Jean Paul De Roover picked me up at the station and brought me to his place. I met his girlfriend Charlene who has a very 50’s decor kind of house, very cute and comfortable. We chilled that day and in the evening, headed into Lakehead University for our show at The Study, a university lounge. I had already played at The Outpost the bigger venue, in the days of playing with The Dears, so a lot of memories came flooding back from being in that place. I remember we had had a string of rough shows on a cross canada tour and on the way back, saddened and spirits low, we played the Outpost and it was magical, we were all so happy after that show which elevated us and the crowd to new heights. Sometimes you get amazing shows and sometimes the shows are total bombs. That’s just part of the learning experience. The idea is to take not let the great shows get to your head and to learn as much as you can from the bad ones, to improve on them.. I am learning to do this as the bad can really drag you down if you let it.

The show that night was awesome! Jean Paul was great and so was I! I had bought a few decors for my set for the fist time and on stage, it looked good. I am trying my hand at improving on my set design and this is the first step. We headed back for pizza after the show and just chatted about all our touring war stories. Then JP did the favor of introducing me to the Easy Star All Stars a band that covers the Beatles, Pink Floyd, Michael Jackson and Radiohead amongst others in reggae/dub style. I got hooked. JP gave me all of their records and I’ve been listening ever since.

JP’s and my stories really got me thinking about life on the road, and all the stories and things that makes up the touring life of Canadian artists. From the struggling underground musician busking his way across the country, to the successful arena bands travelling in convoys and five-star hotels. There have been so many amazing people, places, stories and random encounters that form the backdrop of mine and his touring life amongst the undreds of others, that someone needs to capture some of it, I guess in some way that’s what Im attempting with this blog.

Windsor, Sudbury and Thunder bay, Kanora, Dryden, Brandon are working class towns. When I think of that Pogues song Dirty Ol’ Town, I think of places like these, not that they’re dirty, they are well kept and clean, but mostly because of the spirit of these towns, of hard working people, of honest people who are very different than you and I, they live in a very different existence, one that isn’t as fast paced and get-ahead crazy as the bogie megalopolises we live in. It’s this kind of place that inspires, its this kind of place that awakens something fast asleep in the heart.

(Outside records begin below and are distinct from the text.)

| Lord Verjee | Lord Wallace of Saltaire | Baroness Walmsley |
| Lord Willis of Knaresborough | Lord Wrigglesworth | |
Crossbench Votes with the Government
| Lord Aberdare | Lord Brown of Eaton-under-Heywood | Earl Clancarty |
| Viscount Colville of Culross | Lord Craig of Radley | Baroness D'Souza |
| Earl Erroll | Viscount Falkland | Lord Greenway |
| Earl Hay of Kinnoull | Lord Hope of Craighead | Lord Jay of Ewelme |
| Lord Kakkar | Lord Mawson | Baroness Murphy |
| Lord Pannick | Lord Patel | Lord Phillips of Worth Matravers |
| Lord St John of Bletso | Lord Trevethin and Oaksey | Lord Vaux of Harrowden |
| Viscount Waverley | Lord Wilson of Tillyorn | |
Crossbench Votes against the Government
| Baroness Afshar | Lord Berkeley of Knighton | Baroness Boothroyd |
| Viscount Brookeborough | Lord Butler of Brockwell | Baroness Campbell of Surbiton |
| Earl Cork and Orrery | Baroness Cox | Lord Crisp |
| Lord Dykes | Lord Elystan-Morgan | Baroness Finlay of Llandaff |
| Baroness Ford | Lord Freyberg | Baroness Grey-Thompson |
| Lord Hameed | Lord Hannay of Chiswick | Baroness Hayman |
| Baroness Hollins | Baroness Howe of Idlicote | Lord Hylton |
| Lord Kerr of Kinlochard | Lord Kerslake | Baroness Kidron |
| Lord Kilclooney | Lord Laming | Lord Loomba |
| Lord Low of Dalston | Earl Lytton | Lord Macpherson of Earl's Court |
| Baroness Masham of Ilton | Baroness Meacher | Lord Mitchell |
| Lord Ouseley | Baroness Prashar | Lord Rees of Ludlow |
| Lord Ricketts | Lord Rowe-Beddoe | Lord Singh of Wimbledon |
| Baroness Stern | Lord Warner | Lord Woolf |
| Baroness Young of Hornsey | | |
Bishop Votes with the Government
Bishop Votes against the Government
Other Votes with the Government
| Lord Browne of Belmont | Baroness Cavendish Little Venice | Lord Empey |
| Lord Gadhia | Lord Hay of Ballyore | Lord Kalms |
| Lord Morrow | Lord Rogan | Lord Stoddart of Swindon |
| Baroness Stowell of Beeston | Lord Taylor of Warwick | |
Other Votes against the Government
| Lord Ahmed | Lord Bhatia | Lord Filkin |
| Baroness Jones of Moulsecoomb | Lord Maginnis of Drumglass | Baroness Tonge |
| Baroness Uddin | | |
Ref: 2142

Neil Young, Bachman, Joni Mitchell, and countless others have all sung about these places in some way or another.  It’s this kind of place that makes me feel alive. Oh Canada!

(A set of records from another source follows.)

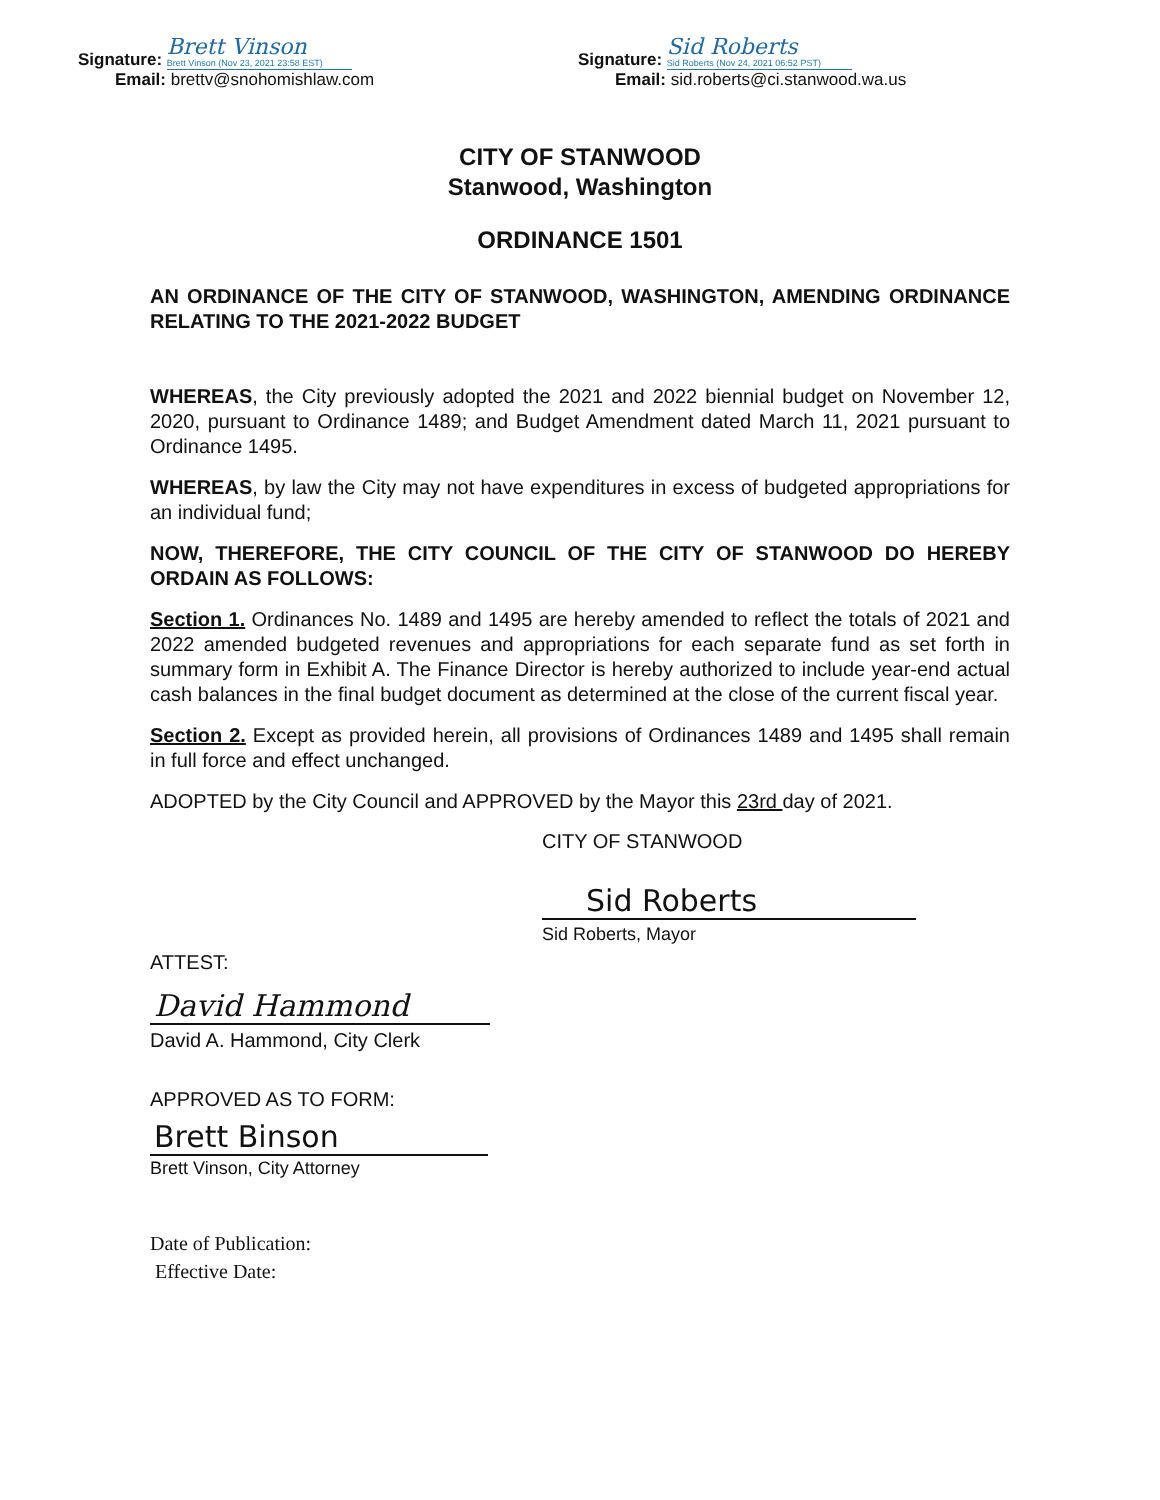Signature: Brett Vinson Brett Vinson (Nov 23, 2021 23:58 EST)
Email: brettv@snohomishlaw.com
Signature: Sid Roberts Sid Roberts (Nov 24, 2021 06:52 PST)
Email: sid.roberts@ci.stanwood.wa.us
CITY OF STANWOOD
Stanwood, Washington
ORDINANCE 1501
AN ORDINANCE OF THE CITY OF STANWOOD, WASHINGTON, AMENDING ORDINANCE RELATING TO THE 2021-2022 BUDGET
WHEREAS, the City previously adopted the 2021 and 2022 biennial budget on November 12, 2020, pursuant to Ordinance 1489; and Budget Amendment dated March 11, 2021 pursuant to Ordinance 1495.
WHEREAS, by law the City may not have expenditures in excess of budgeted appropriations for an individual fund;
NOW, THEREFORE, THE CITY COUNCIL OF THE CITY OF STANWOOD DO HEREBY ORDAIN AS FOLLOWS:
Section 1. Ordinances No. 1489 and 1495 are hereby amended to reflect the totals of 2021 and 2022 amended budgeted revenues and appropriations for each separate fund as set forth in summary form in Exhibit A. The Finance Director is hereby authorized to include year-end actual cash balances in the final budget document as determined at the close of the current fiscal year.
Section 2. Except as provided herein, all provisions of Ordinances 1489 and 1495 shall remain in full force and effect unchanged.
ADOPTED by the City Council and APPROVED by the Mayor this 23rd day of 2021.
CITY OF STANWOOD
Sid Roberts
Sid Roberts, Mayor
ATTEST:
David Hammond
David A. Hammond, City Clerk
APPROVED AS TO FORM:
Brett Binson
Brett Vinson, City Attorney
Date of Publication:
Effective Date:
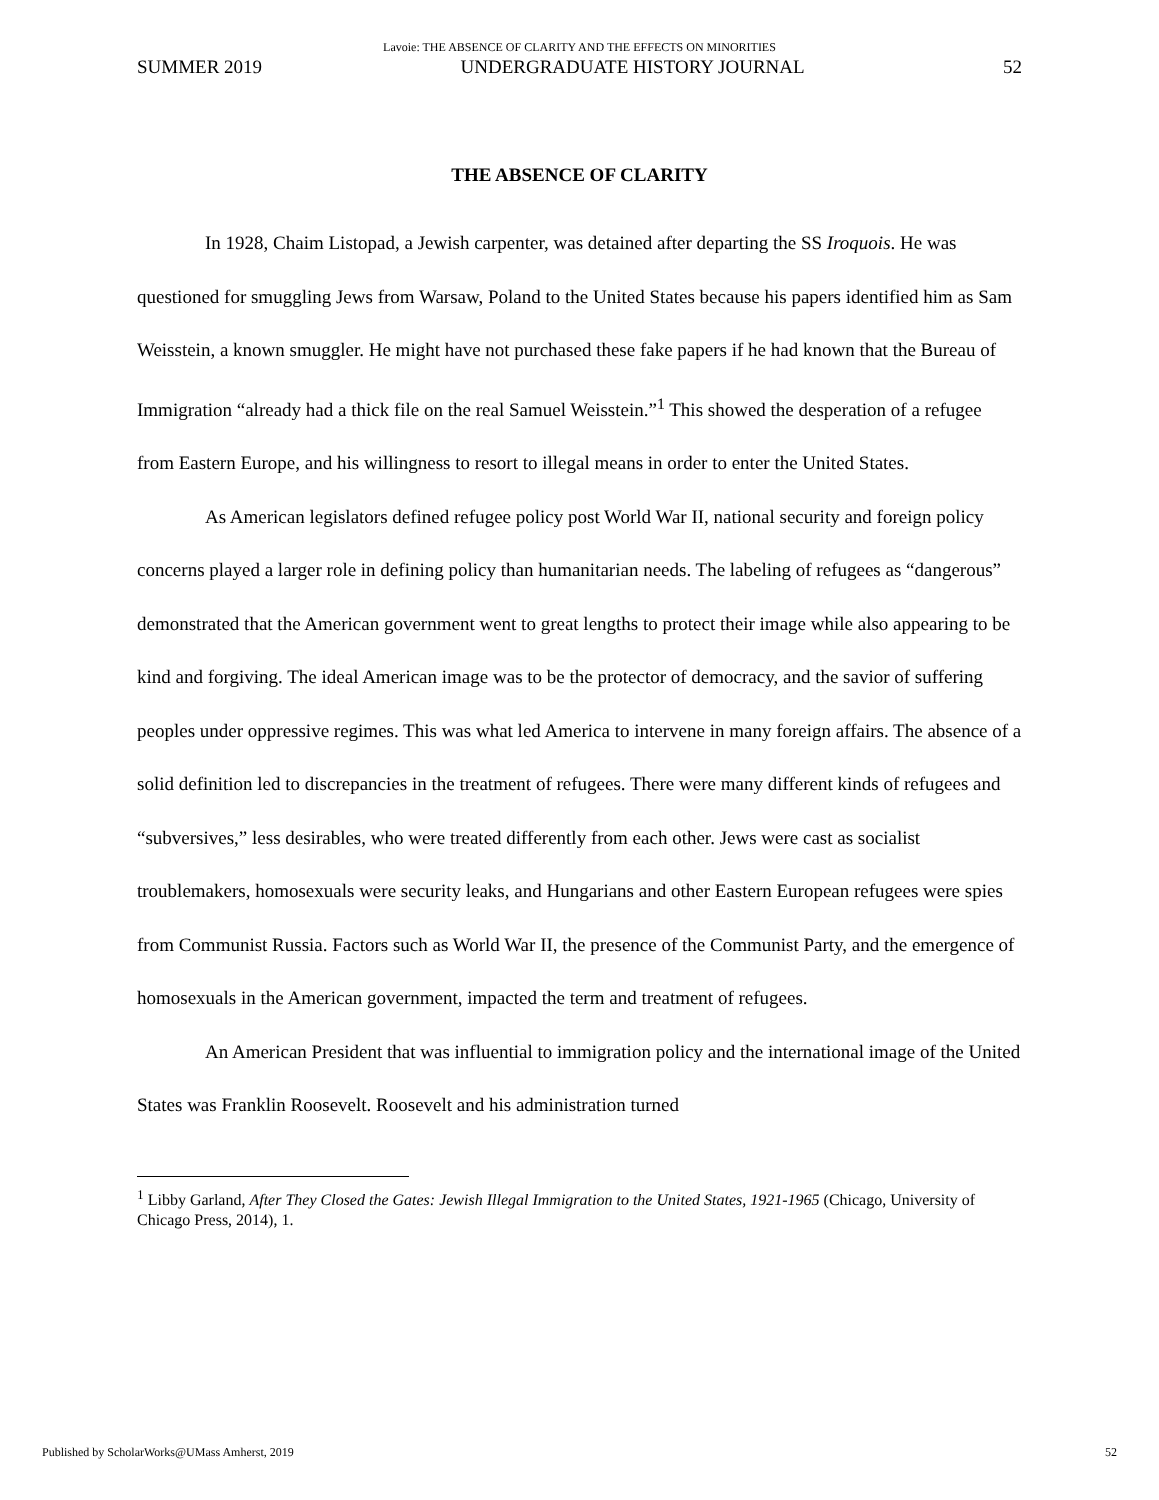Lavoie: THE ABSENCE OF CLARITY AND THE EFFECTS ON MINORITIES
SUMMER 2019 UNDERGRADUATE HISTORY JOURNAL 52
THE ABSENCE OF CLARITY
In 1928, Chaim Listopad, a Jewish carpenter, was detained after departing the SS Iroquois. He was questioned for smuggling Jews from Warsaw, Poland to the United States because his papers identified him as Sam Weisstein, a known smuggler. He might have not purchased these fake papers if he had known that the Bureau of Immigration “already had a thick file on the real Samuel Weisstein.”<sup>1</sup> This showed the desperation of a refugee from Eastern Europe, and his willingness to resort to illegal means in order to enter the United States.
As American legislators defined refugee policy post World War II, national security and foreign policy concerns played a larger role in defining policy than humanitarian needs. The labeling of refugees as “dangerous” demonstrated that the American government went to great lengths to protect their image while also appearing to be kind and forgiving. The ideal American image was to be the protector of democracy, and the savior of suffering peoples under oppressive regimes. This was what led America to intervene in many foreign affairs. The absence of a solid definition led to discrepancies in the treatment of refugees. There were many different kinds of refugees and “subversives,” less desirables, who were treated differently from each other. Jews were cast as socialist troublemakers, homosexuals were security leaks, and Hungarians and other Eastern European refugees were spies from Communist Russia. Factors such as World War II, the presence of the Communist Party, and the emergence of homosexuals in the American government, impacted the term and treatment of refugees.
An American President that was influential to immigration policy and the international image of the United States was Franklin Roosevelt. Roosevelt and his administration turned
<sup>1</sup> Libby Garland, After They Closed the Gates: Jewish Illegal Immigration to the United States, 1921-1965 (Chicago, University of Chicago Press, 2014), 1.
Published by ScholarWorks@UMass Amherst, 2019 52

Although some of these stories may be sometimes mundane or insane, successful or catastrophic, hilarious or sad, tame or wild, generous or cruel, they are still captivating stories of touring life. The touring life is like a vacuum. It isn’t real. It’s a very strange existence in many ways. Come to a city at light speed, stay for a night , play a show, leave ear;y the next morning. Of all the stuff around the music itself around the shows, these stories are fuelled by the most interesting characters in life, the fans, friends, promoters, bartenders, producers, technicians, hosts, record store managers, enemies, life-savers, merch people, managers, security guards, van drivers, crazies, drunks, bus drivers, random strangers, shit-disturbers, innocent bystanders and most of all, the average folk who have always supported the music scene especially the indies in which they believe.

I hope I’m bringing joy or something entertaining into their lives! I know it’s bringing me an immense sense of satisfaction that I’m doing this and actually getting paid and getting some recognition. I’m a staunch believer that in life, you only ever really love what you do, if you do what you love. I live by that Creedence.